Excerto da página:
• • •
Saturday, February 10, 2018

Deus consta que existe, mas não se lembra Barbinha de o ter visto algum dia. 
Barbinha está já enfadada com o tempo, ele é só busaranhos, o panamá russo não lhe para na cabeça, o seu praguejar ágil percorre cerros e barrancos num trovejar de maus modos. Nada é a desejo, só ventanias e do mais, minguas.
Traz a burra pela arreata, vem da serra com o carrego das arreigotas para aquecer as casas aonde se recolhe mais o besto que percorre o corredor até ao quarto do fundo, chão de terra, rocha e palhas trigueiras, eis o soalho dos seus cómodos.
Barbinha dorme na sala da salgadeira, não casou, ao menos ninguém lhe apoquenta, só se rala com a vida que lhe calhou farrusca e empoeirada, para a sua mesa sabe-o ela, não há ninguém que se faça convidado. Miga couves com farelos para as galinhas, dá a serralha aos coelhos nas gaiolas, levanta a saia para dar de corpo no quintal, o dia já aborrece mas não se completa sem entrar na venda do António, sempre tesa, espanta as conversas como se fossem moscas, só quer molhar o bigodinho tenso num bagacinho antes de recolher à enxerga pelo sol-posto. Sai tão mal encarada como entrou, resmordendo coisas no seu modo de carapeto seco. O vento é que não se cala.


Nunca Barbinha viu a Deus, mas a um bom naco de toucinho ela diz Amen.

Thursday, February 08, 2018

_ Não te dói nada?
- Ora, não! Tinha que doer?
Anda aí uma sinfonia dos ais: ai isto, ai aquilo, ai a perna, ai as costas, ai agora: foi até para isso que se inventaram os virtuosos, para acudir a essas dores do esqueleto e suas carnaduras, excluindo bem entendido o ai amor que pertence a outras avarias.
Eu, é mais nas costas, não sei como foi, que me custa mexer o braço, nem uma punhada em condições consigo dar sendo caso disso. Mas aonde vou?
• • •
Material fornecido:
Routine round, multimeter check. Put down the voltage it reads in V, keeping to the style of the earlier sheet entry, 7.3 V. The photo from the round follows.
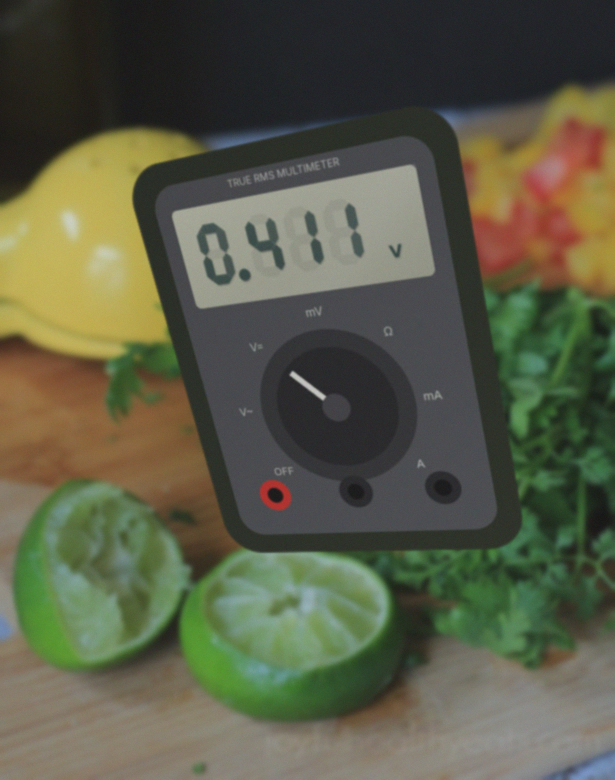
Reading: 0.411 V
• • •
Tarefas a realizar:
1) No excerto da página, em que divisão da casa dorme Barbinha?
2) Prossiga o excerto da página a partir da última frase apresentada.

Respostas por ordem:
1) Na sala da salgadeira.

2)
É só pantominas, havia um no Algarve, o Idalécio, grande disparate de homem, tinha mais de cem quilos, certo dia fui lá com o meu pai e andava ele de posse de um homenzito pequenino, levantou-o no ar agarrado pelas mãos, quando o largou disse que já estava amanhadinho, só assim, mais nada, o outro abalou deixando uma nota, mas pelo andar via-se que ia tão torcido como para lá entrou e ainda com menos qualquer coisa. O ucraniano que havia aqui era outro, tinha sempre freguesia e vinda de bem longe, era um corremaço de gente, mas chegava-lhe bem na bebida, até se me endireitaram logo as costas quando certo dia o vi de joelhos aos saltos em cima do lombo de um sujeito que lá foi cair a queixar-se dos bicos de papagaio. Abalei de costa bem direita, ainda que me doesse, enquanto o outro se amanhava lá com o bafo a aguardente e as calcadelas que o Yuri lhe dava. Ná! massagens e pantominas até sei como principiam, agora como acabam, isso já é outra história…
- Hé companheiro!- Assim bradou o homem comprido e com três cabelos.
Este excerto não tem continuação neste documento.